▸ **Input data**
= = =

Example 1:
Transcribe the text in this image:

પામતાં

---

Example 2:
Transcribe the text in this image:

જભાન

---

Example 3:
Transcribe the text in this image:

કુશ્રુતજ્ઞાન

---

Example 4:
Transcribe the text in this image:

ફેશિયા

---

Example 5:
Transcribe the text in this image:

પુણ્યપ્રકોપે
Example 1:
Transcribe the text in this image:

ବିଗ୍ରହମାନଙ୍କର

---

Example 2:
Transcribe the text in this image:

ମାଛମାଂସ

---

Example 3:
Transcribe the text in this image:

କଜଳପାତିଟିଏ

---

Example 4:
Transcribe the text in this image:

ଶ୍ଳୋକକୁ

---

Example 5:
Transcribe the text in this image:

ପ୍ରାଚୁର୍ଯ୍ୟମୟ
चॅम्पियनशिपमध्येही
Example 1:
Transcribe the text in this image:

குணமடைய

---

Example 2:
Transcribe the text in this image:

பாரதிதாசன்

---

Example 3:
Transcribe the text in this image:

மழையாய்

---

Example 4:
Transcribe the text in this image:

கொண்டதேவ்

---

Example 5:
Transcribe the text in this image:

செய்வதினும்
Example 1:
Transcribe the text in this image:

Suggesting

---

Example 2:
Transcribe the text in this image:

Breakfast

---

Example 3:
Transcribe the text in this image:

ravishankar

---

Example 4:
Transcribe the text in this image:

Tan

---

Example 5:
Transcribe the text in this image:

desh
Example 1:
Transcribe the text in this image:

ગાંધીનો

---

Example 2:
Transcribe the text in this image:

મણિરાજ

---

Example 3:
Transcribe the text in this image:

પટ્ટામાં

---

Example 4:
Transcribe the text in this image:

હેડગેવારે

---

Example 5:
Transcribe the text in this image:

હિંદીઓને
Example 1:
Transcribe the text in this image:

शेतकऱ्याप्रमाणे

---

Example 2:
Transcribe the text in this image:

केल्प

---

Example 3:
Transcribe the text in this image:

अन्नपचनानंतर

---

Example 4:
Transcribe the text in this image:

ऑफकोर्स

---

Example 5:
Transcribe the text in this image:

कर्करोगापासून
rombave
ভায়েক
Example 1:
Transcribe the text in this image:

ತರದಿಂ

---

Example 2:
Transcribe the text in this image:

= = =

▸ **What you need to do**
Word for word, repeat every entry listed above.

▸ **Solution for this exercise**
Example 1:
Transcribe the text in this image:

પામતાં

---

Example 2:
Transcribe the text in this image:

જભાન

---

Example 3:
Transcribe the text in this image:

કુશ્રુતજ્ઞાન

---

Example 4:
Transcribe the text in this image:

ફેશિયા

---

Example 5:
Transcribe the text in this image:

પુણ્યપ્રકોપે
Example 1:
Transcribe the text in this image:

ବିଗ୍ରହମାନଙ୍କର

---

Example 2:
Transcribe the text in this image:

ମାଛମାଂସ

---

Example 3:
Transcribe the text in this image:

କଜଳପାତିଟିଏ

---

Example 4:
Transcribe the text in this image:

ଶ୍ଳୋକକୁ

---

Example 5:
Transcribe the text in this image:

ପ୍ରାଚୁର୍ଯ୍ୟମୟ
चॅम्पियनशिपमध्येही
Example 1:
Transcribe the text in this image:

குணமடைய

---

Example 2:
Transcribe the text in this image:

பாரதிதாசன்

---

Example 3:
Transcribe the text in this image:

மழையாய்

---

Example 4:
Transcribe the text in this image:

கொண்டதேவ்

---

Example 5:
Transcribe the text in this image:

செய்வதினும்
Example 1:
Transcribe the text in this image:

Suggesting

---

Example 2:
Transcribe the text in this image:

Breakfast

---

Example 3:
Transcribe the text in this image:

ravishankar

---

Example 4:
Transcribe the text in this image:

Tan

---

Example 5:
Transcribe the text in this image:

desh
Example 1:
Transcribe the text in this image:

ગાંધીનો

---

Example 2:
Transcribe the text in this image:

મણિરાજ

---

Example 3:
Transcribe the text in this image:

પટ્ટામાં

---

Example 4:
Transcribe the text in this image:

હેડગેવારે

---

Example 5:
Transcribe the text in this image:

હિંદીઓને
Example 1:
Transcribe the text in this image:

शेतकऱ्याप्रमाणे

---

Example 2:
Transcribe the text in this image:

केल्प

---

Example 3:
Transcribe the text in this image:

अन्नपचनानंतर

---

Example 4:
Transcribe the text in this image:

ऑफकोर्स

---

Example 5:
Transcribe the text in this image:

कर्करोगापासून
rombave
ভায়েক
Example 1:
Transcribe the text in this image:

ತರದಿಂ

---

Example 2:
Transcribe the text in this image:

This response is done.